ALMATY (Reuters) - Human rights activists are urging Uzbekistan to deny a Chinese extradition request for an ethnic Kazakh citizen of China who is now stuck in the Central Asian nation's main air terminal.

Businessman Halemubieke Xiaheman, 41, from China's Xinjiang province, said in a video apparently recorded inside Tashkent airport building that he had been harassed by Chinese security officials to a point where his Russian and Kazakh clients were scared to work with him.

The video, as well as photos of Xiaheman's documents, was distributed late on Thursday by a group of activists based in Kazakhstan who said they were seeking to prevent Xiaheman's extradition to China. Chinese and Uzbek authorities did not confirm that China had made an extradition request, or on what grounds.

Beijing has faced an outcry from activists, scholars, foreign governments and U.N. rights experts over what they say are mass detentions and strict surveillance of the large, mostly Muslim Uighur population and other Muslim groups, including ethnic Kazakhs, who live in the Xinjiang region in northwest China.
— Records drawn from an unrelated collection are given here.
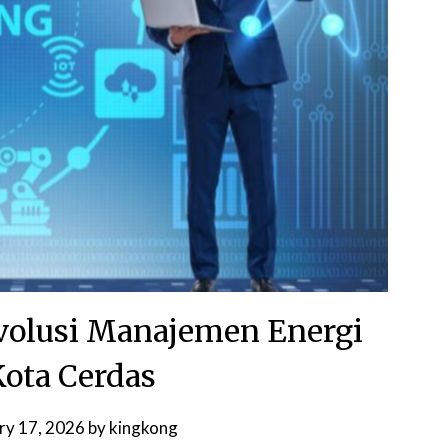
evolusi Manajemen Energi
ota Cerdas
ry 17, 2026
by
kingkong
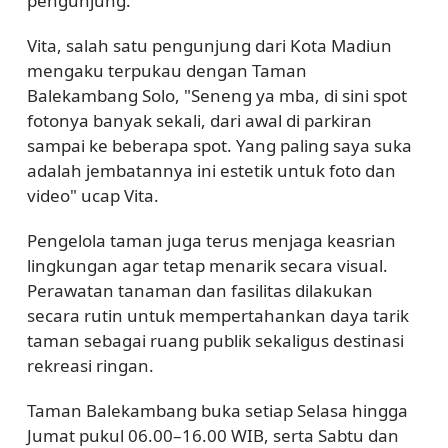
pengunjung.
Vita, salah satu pengunjung dari Kota Madiun
mengaku terpukau dengan Taman
Balekambang Solo, "Seneng ya mba, di sini spot
fotonya banyak sekali, dari awal di parkiran
sampai ke beberapa spot. Yang paling saya suka
adalah jembatannya ini estetik untuk foto dan
video" ucap Vita.
Pengelola taman juga terus menjaga keasrian
lingkungan agar tetap menarik secara visual.
Perawatan tanaman dan fasilitas dilakukan
secara rutin untuk mempertahankan daya tarik
taman sebagai ruang publik sekaligus destinasi
rekreasi ringan.
Taman Balekambang buka setiap Selasa hingga
Jumat pukul 06.00–16.00 WIB, serta Sabtu dan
Some Chinese Uighurs have sought refuge in the countries of ex-Soviet Central Asia, with which they share ethnic and religious ties. However, Central Asian governments do not want to be seen as harbouring Uighur dissidents for fear of angering Beijing and losing out on badly-needed Chinese investment.

Steve Swerdlow, Central Asia researcher at Human Rights Watch, said returning Xiaheman to China would be "tantamount to shoving him down a dark hole".

"Uzbekistan has a legal obligation under international law not to send a person to any country where he or she could face torture or the death penalty, even if that person is technically in a 'transit zone' of the airport," Swerdlow said.

Uzbekistan's Foreign Ministry said it was unaware of Xiaheman's case. China's Foreign Ministry had no immediate comment.

The Chinese government has said it will not renounce what it calls a highly successful de-radicalisation program in Xinjiang.